Glen Tromie: Traces of the History of a Shooting Estate

View from Glaick EstateArchaeologists from AOC’s Inverness office conducted a detailed landscape survey in Glen Tromie, near Kingussie in Badenoch and Strathspey on behalf of Wildland Ltd as part of estate management surveys. Seventy-nine archaeological sites were recorded in the southern half of Glen Tromie within Lynaberack and Gaick Estates. A total of 170 individual structures relating to post-medieval settlement, cultivation and animal husbandry were identified. Shooting hides and stances evidencing the estate’s sporting history were also recorded. The works have provided full records of numerous abandoned post-medieval settlements and previously unknown shieling settlements in the glen, in addition to recording the position of former shooting butts and other relics of a long history of the shooting estate.

View across Glen Tromie Disused shooting stance

 The upland landscape, consisting primarily of moorland with improved ground along the River Tromie forced its past inhabitants to follow a subsistence strategy heavily dependent on pastoralism and transhumance. In the 17th century, Glen Tromie contained ‘summer towns’, an old term for shielings, though these were, unusually, used for cultivation rather than livestock. Lyneberack was used as such a temporary summer town with the farmers returning with their harvest before winter to the permanent townships lower down the glen. However, by 1750, leases show that Lyneberack had become a permanent farm; while in 1782, 10,000 acres of Gaick had been rented out for sheep farming.

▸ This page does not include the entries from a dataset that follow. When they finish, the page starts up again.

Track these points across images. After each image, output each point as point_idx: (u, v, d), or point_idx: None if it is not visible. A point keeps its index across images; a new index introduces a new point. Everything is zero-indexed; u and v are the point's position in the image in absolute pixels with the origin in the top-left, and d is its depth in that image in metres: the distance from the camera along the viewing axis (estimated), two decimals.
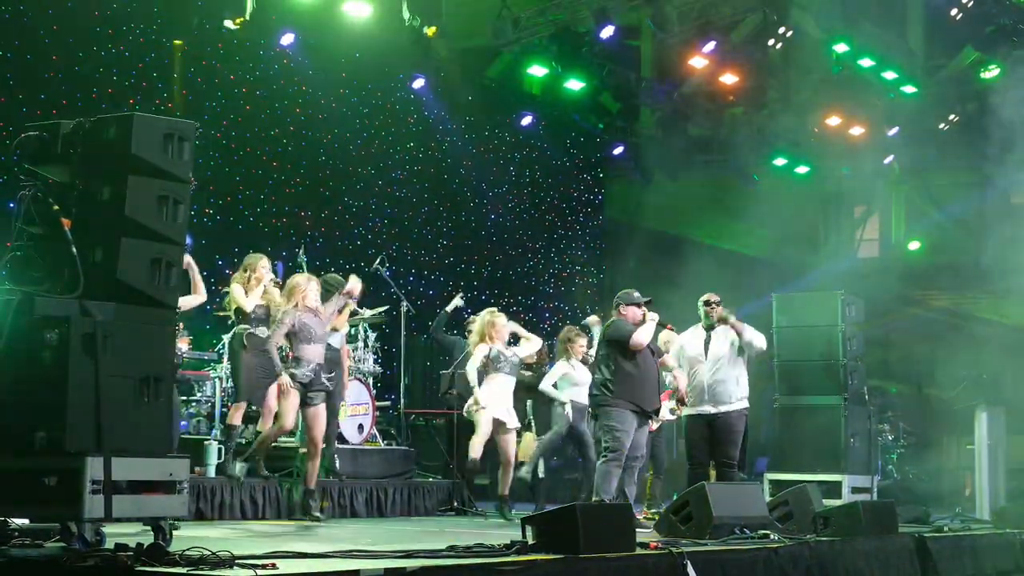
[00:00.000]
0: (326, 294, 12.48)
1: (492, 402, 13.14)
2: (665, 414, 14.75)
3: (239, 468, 11.67)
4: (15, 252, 7.71)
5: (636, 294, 12.11)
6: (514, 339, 13.83)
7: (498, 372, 13.19)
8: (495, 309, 13.83)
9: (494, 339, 13.28)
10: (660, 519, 10.97)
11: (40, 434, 7.18)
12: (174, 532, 7.82)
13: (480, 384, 13.17)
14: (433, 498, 14.44)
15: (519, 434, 13.99)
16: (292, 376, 11.50)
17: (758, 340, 12.51)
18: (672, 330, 12.49)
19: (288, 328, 11.59)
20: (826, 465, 14.34)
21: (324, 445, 13.47)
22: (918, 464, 20.03)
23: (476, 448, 13.16)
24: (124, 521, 7.77)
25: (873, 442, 15.32)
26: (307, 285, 11.85)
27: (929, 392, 22.26)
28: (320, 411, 11.78)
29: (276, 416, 11.88)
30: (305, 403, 11.64)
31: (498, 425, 13.17)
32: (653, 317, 11.95)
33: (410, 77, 19.88)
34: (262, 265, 12.64)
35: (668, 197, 26.42)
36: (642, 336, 11.77)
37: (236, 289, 12.59)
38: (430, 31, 18.46)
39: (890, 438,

 The archaeological survey recorded consistent evidence for the abandoned farmsteads of Glen Tromie being re-used later for stock management. Substantial, previously unrecorded shieling settlements located along small burns were also mapped. Together the data has provided a detailed record of the pastoral subsistence economy and the transition of the land from settled farmsteads to large sheep farms to sporting estate.